Les digressions sont l’occasion de disserter sur la nature pernicieuse des fox-terriers prompts à provoquer des bagarres canines homériques et à en sortir faussement victime, sur l’inexactitude des baromètres et des bulletins météo (j’en ris encore en y pensant), sur la mauvaise volonté des bouilloires à faire bouillir l’eau pour le thé (la bouilloire devient un ustensile récalcitrant doté d’une vivacité à renverser eau et réchaud) surtout quand on les regarde avec attention, sur le côté sociopathe de l’apprentissage de la cornemuse, à ce tarif mieux vaut entendre George gratter son banjo, ou encore sur la nuisance olfactive de certains fromages. Le tout servi par un récit d’apparence factuelle et candide alors qu’y transpire, allègrement, le délicieux second degré.
La croisière sur la Tamise s’amuse beaucoup, se fait parfois peur (le paysage nocturne peut faire disparaître des îlots, notamment celui qui abrite le canot), se retrouve presque à la rue en raison d’auberges bondées et d’hôtels complets, frôle la catastrophe à cause d’un canot à vapeur, honni par les amateurs de vrai canotage de plaisance à rame, ou manque de se blesser en tentant d’ouvrir une boîte de conserve car l’ouvre-boîte a été oublié à la maison. Chaque tranche de vie cache un potentiel hautement comique et c’est ce qui rend délicieux le roman. A ce propos, l’épisode de la truite pêchée par chaque interlocuteur, pêcheur chevronné de son état, est un immense moment de hâblerie des pêcheurs à la ligne, le point culminant étant la chute de ladite truite empaillée qui s’avère être en plâtre.
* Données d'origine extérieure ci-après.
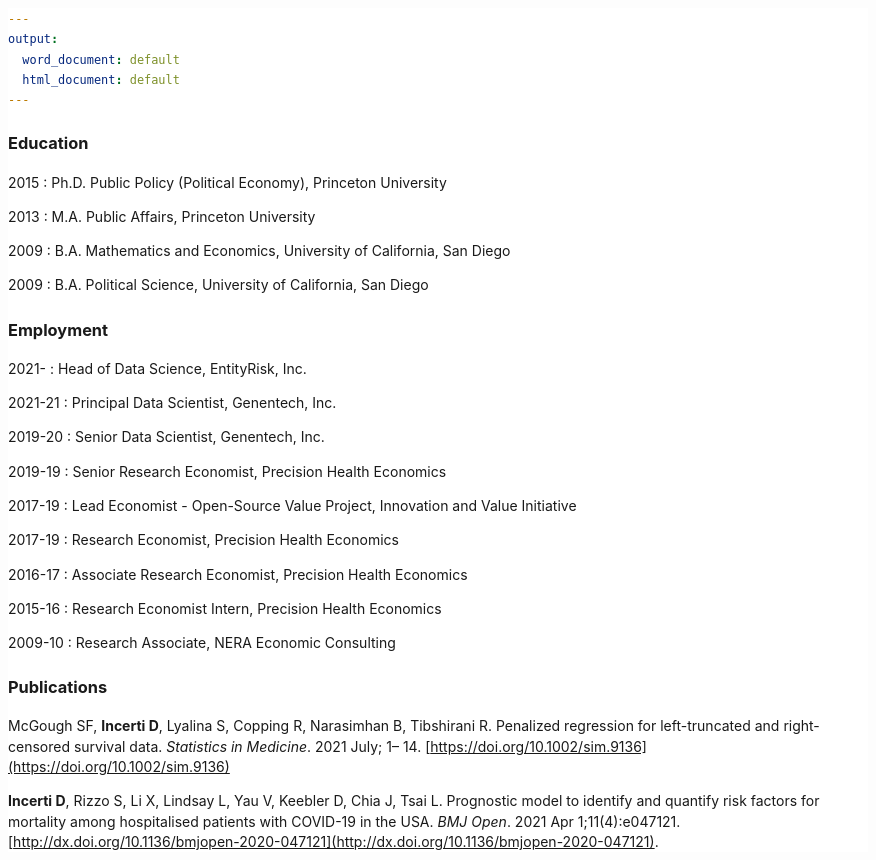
 ```yaml
---
output:
  word_document: default
  html_document: default
---
```

### Education
2015
: Ph.D. Public Policy (Political Economy), Princeton University

2013
: M.A. Public Affairs, Princeton University

2009
: B.A. Mathematics and Economics, University of California, San Diego

2009
:  B.A. Political Science, University of California, San Diego

### Employment
2021-
: Head of Data Science, EntityRisk, Inc.

2021-21
: Principal Data Scientist, Genentech, Inc.

2019-20
: Senior Data Scientist, Genentech, Inc.

2019-19
: Senior Research Economist, Precision Health Economics

2017-19
: Lead Economist - Open-Source Value Project, Innovation and Value Initiative

2017-19
: Research Economist, Precision Health Economics

2016-17
: Associate Research Economist, Precision Health Economics

2015-16
: Research Economist Intern, Precision Health Economics

2009-10
: Research Associate, NERA Economic Consulting

### Publications
McGough SF, **Incerti D**, Lyalina S, Copping R, Narasimhan B, Tibshirani R. Penalized regression for left-truncated and right-censored survival data. *Statistics in Medicine*. 2021 July; 1– 14. [https://doi.org/10.1002/sim.9136](https://doi.org/10.1002/sim.9136)

**Incerti D**, Rizzo S, Li X, Lindsay L, Yau V, Keebler D, Chia J, Tsai L. Prognostic model to identify and quantify risk factors for mortality among hospitalised patients with COVID-19 in the USA. *BMJ Open*. 2021 Apr 1;11(4):e047121. [http://dx.doi.org/10.1136/bmjopen-2020-047121](http://dx.doi.org/10.1136/bmjopen-2020-047121).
Cependant, tout n’est pas que comédie, il y a les digressions historiques permettant d’édifier la culture des lecteurs (j’ai appris beaucoup de choses sur l’histoire du Royaume Uni) et des réflexions philosophiques sur l’existence, sur les illusions que l’on entretient, avec complaisance, sur le monde et sur soi-même, sur l’inutilité de trop rechercher le faste sa vie.
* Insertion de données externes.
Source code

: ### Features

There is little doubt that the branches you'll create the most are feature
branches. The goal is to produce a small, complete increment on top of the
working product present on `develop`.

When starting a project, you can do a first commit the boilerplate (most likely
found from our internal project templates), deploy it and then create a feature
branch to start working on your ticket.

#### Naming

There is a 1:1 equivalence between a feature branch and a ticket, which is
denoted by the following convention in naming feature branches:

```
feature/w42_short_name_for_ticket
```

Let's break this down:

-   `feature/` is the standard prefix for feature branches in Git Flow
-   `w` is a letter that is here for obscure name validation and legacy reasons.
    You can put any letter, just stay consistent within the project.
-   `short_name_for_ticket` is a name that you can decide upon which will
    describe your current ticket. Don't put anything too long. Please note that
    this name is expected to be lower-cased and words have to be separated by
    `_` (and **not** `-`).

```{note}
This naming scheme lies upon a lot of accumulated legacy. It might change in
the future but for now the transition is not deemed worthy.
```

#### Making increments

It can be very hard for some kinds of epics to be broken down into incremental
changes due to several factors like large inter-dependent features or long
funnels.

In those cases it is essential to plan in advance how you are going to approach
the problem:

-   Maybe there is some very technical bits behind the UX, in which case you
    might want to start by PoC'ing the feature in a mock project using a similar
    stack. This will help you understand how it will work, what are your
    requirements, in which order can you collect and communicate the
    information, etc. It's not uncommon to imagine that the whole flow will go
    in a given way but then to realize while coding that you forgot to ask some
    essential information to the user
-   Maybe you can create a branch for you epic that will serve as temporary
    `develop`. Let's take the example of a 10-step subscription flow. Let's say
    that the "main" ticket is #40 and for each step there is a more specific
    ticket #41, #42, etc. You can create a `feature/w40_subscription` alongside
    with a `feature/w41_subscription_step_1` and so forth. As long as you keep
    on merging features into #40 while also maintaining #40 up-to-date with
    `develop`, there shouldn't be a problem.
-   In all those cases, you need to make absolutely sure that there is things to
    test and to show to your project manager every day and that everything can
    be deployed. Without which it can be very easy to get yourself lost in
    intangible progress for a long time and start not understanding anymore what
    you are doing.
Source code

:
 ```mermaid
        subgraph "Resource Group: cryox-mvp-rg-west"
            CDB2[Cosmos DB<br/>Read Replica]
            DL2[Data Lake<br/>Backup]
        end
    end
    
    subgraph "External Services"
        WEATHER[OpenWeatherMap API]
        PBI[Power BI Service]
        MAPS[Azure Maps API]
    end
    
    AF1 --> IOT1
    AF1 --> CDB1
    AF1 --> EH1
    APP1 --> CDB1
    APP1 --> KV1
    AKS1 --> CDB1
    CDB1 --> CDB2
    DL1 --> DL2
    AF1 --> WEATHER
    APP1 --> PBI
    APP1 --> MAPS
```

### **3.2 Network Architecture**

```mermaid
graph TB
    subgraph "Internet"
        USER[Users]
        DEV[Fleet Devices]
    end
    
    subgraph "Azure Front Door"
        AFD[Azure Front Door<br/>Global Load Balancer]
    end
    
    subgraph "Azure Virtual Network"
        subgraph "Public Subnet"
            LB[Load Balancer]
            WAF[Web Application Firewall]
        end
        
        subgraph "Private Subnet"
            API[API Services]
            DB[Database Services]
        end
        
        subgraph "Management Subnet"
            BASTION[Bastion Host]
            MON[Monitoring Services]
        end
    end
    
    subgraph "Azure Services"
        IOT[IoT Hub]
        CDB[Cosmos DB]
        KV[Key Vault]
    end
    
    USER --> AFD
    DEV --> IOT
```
Jerome K. Jerome a écrit ce récit d’aventures en 1889 souhaitant apporter au roman anglais un autre souffle, une autre direction. En effet, à cette époque, deux littératures étaient proposées, la littérature pour une société éduquée et cultivée (ainsi les romans de Jane Austen, de Wilkie Collins ou d’Elizabeth Gaskell, et la littérature de gare avec les romans à quatre sous (les penny novels). Il trouve le format idéal, avec « Trois hommes dans un bateau (sans parler du chien !) », pour satisfaire l’envie de détente et cherchant autre chose que les romans de gare. Quoi de plus adapté qu’un essai léger, des récits de voyage ou d’aventures drôles et parfois burlesques !
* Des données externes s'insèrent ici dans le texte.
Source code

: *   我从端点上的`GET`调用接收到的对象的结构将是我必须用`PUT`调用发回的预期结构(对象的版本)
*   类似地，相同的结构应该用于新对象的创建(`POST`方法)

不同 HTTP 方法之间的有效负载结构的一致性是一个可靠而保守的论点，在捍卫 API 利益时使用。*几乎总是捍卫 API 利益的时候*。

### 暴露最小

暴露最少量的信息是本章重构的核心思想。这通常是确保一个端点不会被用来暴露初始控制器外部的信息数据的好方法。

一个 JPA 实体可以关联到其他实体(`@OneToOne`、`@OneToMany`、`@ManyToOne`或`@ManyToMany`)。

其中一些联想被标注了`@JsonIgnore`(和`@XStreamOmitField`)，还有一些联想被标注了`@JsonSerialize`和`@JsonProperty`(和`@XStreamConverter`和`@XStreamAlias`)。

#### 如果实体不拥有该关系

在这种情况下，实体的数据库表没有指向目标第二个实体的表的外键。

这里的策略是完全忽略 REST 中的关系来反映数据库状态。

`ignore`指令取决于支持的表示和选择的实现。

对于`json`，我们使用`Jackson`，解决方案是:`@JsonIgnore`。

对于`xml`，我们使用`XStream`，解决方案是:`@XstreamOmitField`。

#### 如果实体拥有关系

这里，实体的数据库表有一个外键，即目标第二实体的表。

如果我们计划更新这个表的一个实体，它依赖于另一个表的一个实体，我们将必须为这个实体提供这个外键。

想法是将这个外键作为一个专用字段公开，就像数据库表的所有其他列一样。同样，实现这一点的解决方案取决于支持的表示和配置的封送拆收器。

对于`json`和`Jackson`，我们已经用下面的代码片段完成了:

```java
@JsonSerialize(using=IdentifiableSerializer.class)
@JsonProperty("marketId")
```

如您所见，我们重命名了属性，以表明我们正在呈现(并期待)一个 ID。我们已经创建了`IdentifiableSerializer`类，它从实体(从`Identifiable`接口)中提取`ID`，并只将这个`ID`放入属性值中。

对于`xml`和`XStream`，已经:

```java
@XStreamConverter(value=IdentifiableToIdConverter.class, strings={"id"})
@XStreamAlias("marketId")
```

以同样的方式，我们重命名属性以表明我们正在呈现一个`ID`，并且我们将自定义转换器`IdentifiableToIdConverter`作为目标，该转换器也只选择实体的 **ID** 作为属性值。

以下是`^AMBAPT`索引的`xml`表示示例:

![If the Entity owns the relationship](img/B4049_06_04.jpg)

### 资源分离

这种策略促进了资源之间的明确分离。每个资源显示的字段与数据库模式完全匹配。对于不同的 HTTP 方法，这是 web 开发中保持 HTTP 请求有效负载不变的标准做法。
Bien que très critiqué par l’establishment littéraire, Jerome rencontre un énorme succès avec les aventures de son trio. Rapidement traduit en français (1892), plébiscité aux Etats-Unis, le roman deviendra la quintessence de l’humour anglais.
Ce texte, au fil de sa lecture, m’a paru étonnamment moderne pour l’époque, un ovni dans le contexte socio-littéraire de l’époque victorienne. D’autant plus que derrière les innombrables clichés du quotidien de la société anglaise, le texte demeure très anglais apportant un élément nouveau d’importance « entre les distractions du peuple inculte et le raffinement de l’élite », à savoir « une littérature intermédiaire qui cherchait à conquérir un public plus vaste sans tomber dans les clichés vulgaires. » (André Topia)
En un mot comme en mille, ce roman est une véritable pépite d’humour.